Segment Start: DATASET CONTENT
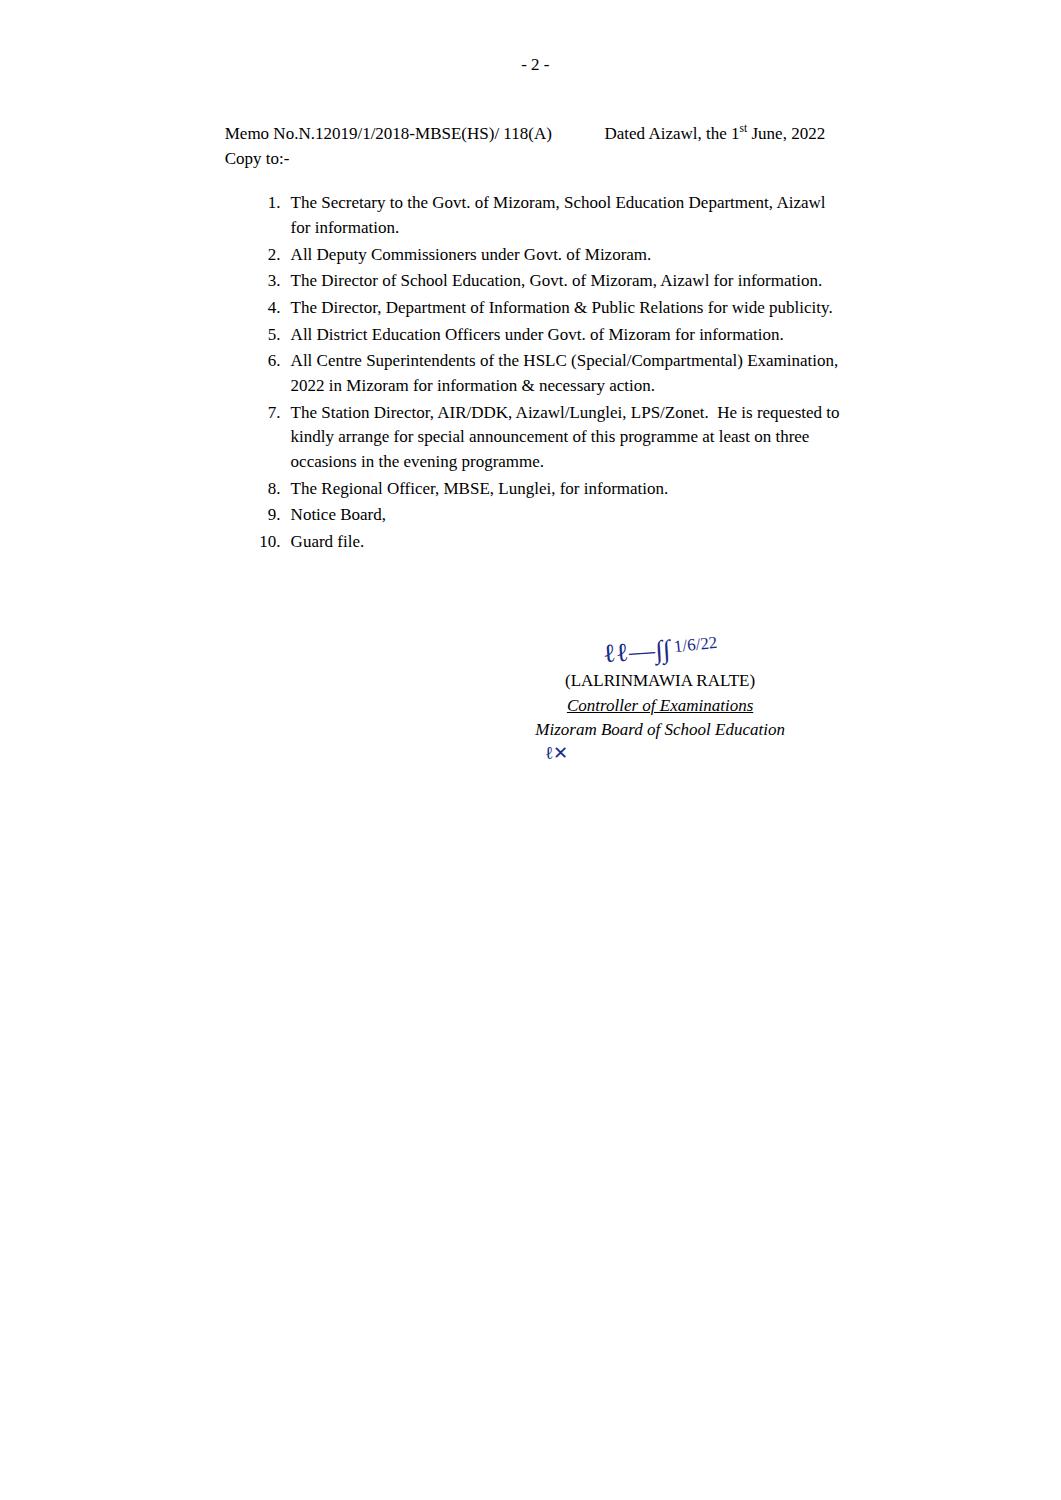- 2 -
Memo No.N.12019/1/2018-MBSE(HS)/ 118(A) Dated Aizawl, the 1st June, 2022
Copy to:-
The Secretary to the Govt. of Mizoram, School Education Department, Aizawl for information.
All Deputy Commissioners under Govt. of Mizoram.
The Director of School Education, Govt. of Mizoram, Aizawl for information.
The Director, Department of Information & Public Relations for wide publicity.
All District Education Officers under Govt. of Mizoram for information.
All Centre Superintendents of the HSLC (Special/Compartmental) Examination, 2022 in Mizoram for information & necessary action.
The Station Director, AIR/DDK, Aizawl/Lunglei, LPS/Zonet. He is requested to kindly arrange for special announcement of this programme at least on three occasions in the evening programme.
The Regional Officer, MBSE, Lunglei, for information.
Notice Board,
Guard file.
ℓℓ—∫∫1/6/22
(LALRINMAWIA RALTE)
Controller of Examinations
Mizoram Board of School Education
ℓ✕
Segment End: DATASET CONTENT
- [WHAT TO WORK ON]:
Look over the records above and filter for each line with the word "MBSE".

- [FINAL ANSWER]:
Memo No.N.12019/1/2018-MBSE(HS)/ 118(A) Dated Aizawl, the 1st June, 2022
The Regional Officer, MBSE, Lunglei, for information.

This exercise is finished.